OBJECTIVE: Neo-adjuvant chemotherapy (NAC) is the treatment of choice for patients with locally advanced breast cancer (BC). In luminal-like BC, the decision to administer NAC remains controversial. The purpose of this study was to describe the clinical characteristics, treatment, and oncological outcomes of luminal-like, node positive, BC patients treated with NAC, and to identify independent predictive factors for treatment.
MATERIALS AND METHODS: All consecutive patients with luminal-like, node positive BC who underwent NAC were retrospectively reviewed.

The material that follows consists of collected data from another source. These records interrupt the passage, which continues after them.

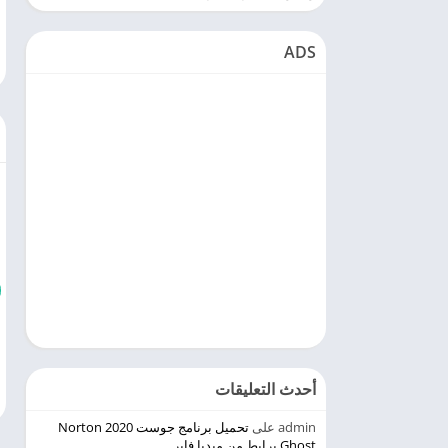
ADS
أحدث التعليقات
admin
على
تحميل برنامج جوست 2020 Norton
Ghost برابط من ميديا فاير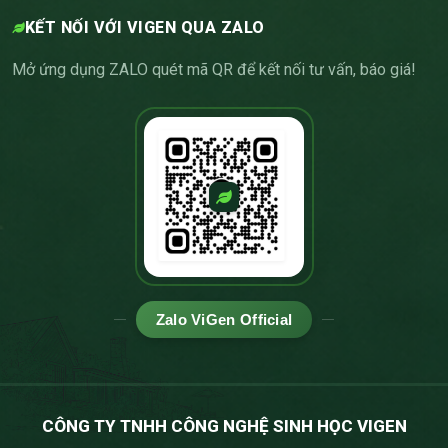
KẾT NỐI VỚI VIGEN QUA ZALO
Mở ứng dụng ZALO quét mã QR để kết nối tư vấn, báo giá!
Zalo ViGen Official
CÔNG TY TNHH CÔNG NGHỆ SINH HỌC VIGEN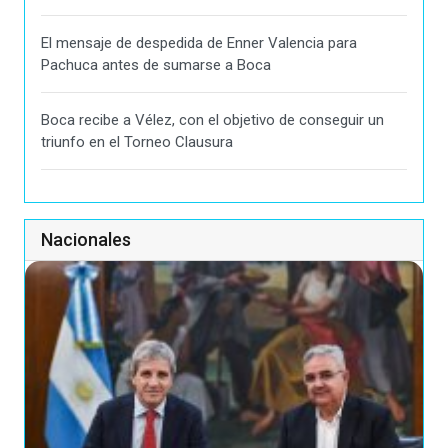
El mensaje de despedida de Enner Valencia para
Pachuca antes de sumarse a Boca
Boca recibe a Vélez, con el objetivo de conseguir un
triunfo en el Torneo Clausura
Nacionales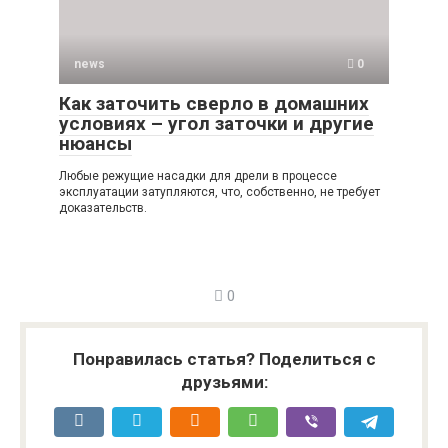
news
0
Как заточить сверло в домашних
условиях – угол заточки и другие
нюансы
Любые режущие насадки для дрели в процессе
эксплуатации затупляются, что, собственно, не требует
доказательств.
0
Понравилась статья? Поделиться с
друзьями: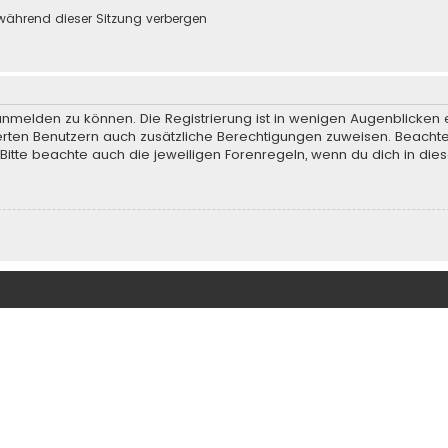
während dieser Sitzung verbergen
anmelden zu können. Die Registrierung ist in wenigen Augenblicken e
rierten Benutzern auch zusätzliche Berechtigungen zuweisen. Beach
 Bitte beachte auch die jeweiligen Forenregeln, wenn du dich in d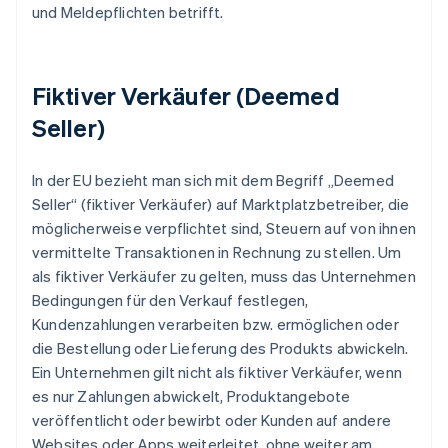
und Meldepflichten betrifft.
Fiktiver Verkäufer (Deemed
Seller)
In der EU bezieht man sich mit dem Begriff „Deemed
Seller“ (fiktiver Verkäufer) auf Marktplatzbetreiber, die
möglicherweise verpflichtet sind, Steuern auf von ihnen
vermittelte Transaktionen in Rechnung zu stellen. Um
als fiktiver Verkäufer zu gelten, muss das Unternehmen
Bedingungen für den Verkauf festlegen,
Kundenzahlungen verarbeiten bzw. ermöglichen oder
die Bestellung oder Lieferung des Produkts abwickeln.
Ein Unternehmen gilt nicht als fiktiver Verkäufer, wenn
es nur Zahlungen abwickelt, Produktangebote
veröffentlicht oder bewirbt oder Kunden auf andere
Websites oder Apps weiterleitet, ohne weiter am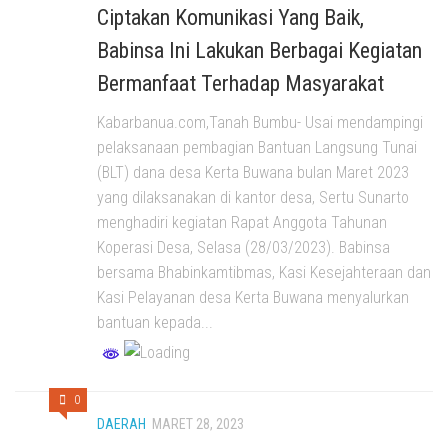
Ciptakan Komunikasi Yang Baik,
Babinsa Ini Lakukan Berbagai Kegiatan
Bermanfaat Terhadap Masyarakat
Kabarbanua.com,Tanah Bumbu- Usai mendampingi
pelaksanaan pembagian Bantuan Langsung Tunai
(BLT) dana desa Kerta Buwana bulan Maret 2023
yang dilaksanakan di kantor desa, Sertu Sunarto
menghadiri kegiatan Rapat Anggota Tahunan
Koperasi Desa, Selasa (28/03/2023). Babinsa
bersama Bhabinkamtibmas, Kasi Kesejahteraan dan
Kasi Pelayanan desa Kerta Buwana menyalurkan
bantuan kepada...
0
DAERAH
MARET 28, 2023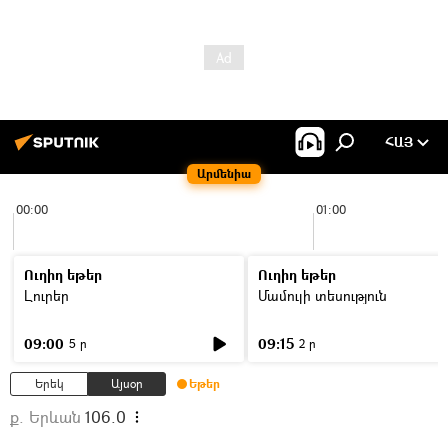
ՀԱՅ
Արմենիա
00:00
01:00
Ուղիղ եթեր
Ուղիղ եթեր
Լուրեր
Մամուլի տեսություն
09:00
09:15
5 ր
2 ր
Երեկ
Այսօր
Եթեր
ք. Երևան
106.0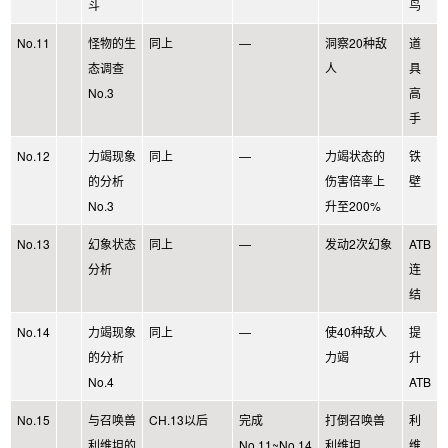
斗
鸟
No.11
怪物的生
同上
—
洞察20种敌
道
态调查
人
具
No.3
高
手
No.12
力竭现象
同上
—
力竭状态的
铁
的分析
伤害倍率上
壁
No.3
升至200%
No.13
幻象状态
同上
—
发动2次幻象
ATB
分析
连
结
No.14
力竭现象
同上
—
使40种敌人
提
的分析
力竭
升
No.4
ATB
No.15
与召唤兽
CH.13以后
完成
打倒召唤兽
利
利维坦的
No.11~No.14
利维坦
维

Pathologic complete response (pCR) was defined as no invasive or in situ residual tumor in both breast and axillary nodes (ypT0N0).
RESULTS: A total of 205 luminal-like, node positive BC patients underwent NAC. Overall, 34 (16.6%) patients showed pCR, 86 (42.0%) patients underwent breast-conserving surgery (BCS), 119 (58.0%) patients underwent mastectomy, 130 (63.4%) patients underwent axillary lymph node dissection (ALND) without prior sentinel lymph node biopsy (SLNB), and 75 (36.6%) patients underwent breast surgery plus SLNB. Pathologic CR to NAC (29.1% vs 7.6% if no pCR, odds ratio = 2.866, 95% confidence interval = 1.296-6.341, p = 0.009) was found to significantly increase the probability to receive BCS. There was no significant difference in terms of disease-free and overall survival between patients with luminal-like, node positive BC receiving BCS or mastectomy (p = 0.596, p = 0.134, respectively), and ALND or SLNB only (p = 0.661, p = 0.856, respectively).
CONCLUSION: Luminal-like, node positive BC presents low pCR rates after NAC. Pre-operative chemotherapy increases the rate of BCS. Pathologic CR has emerged as an independent predictive factor for BCS. In patients with axillary pCR, SLNB is an acceptable procedure not associated with worse oncological outcomes.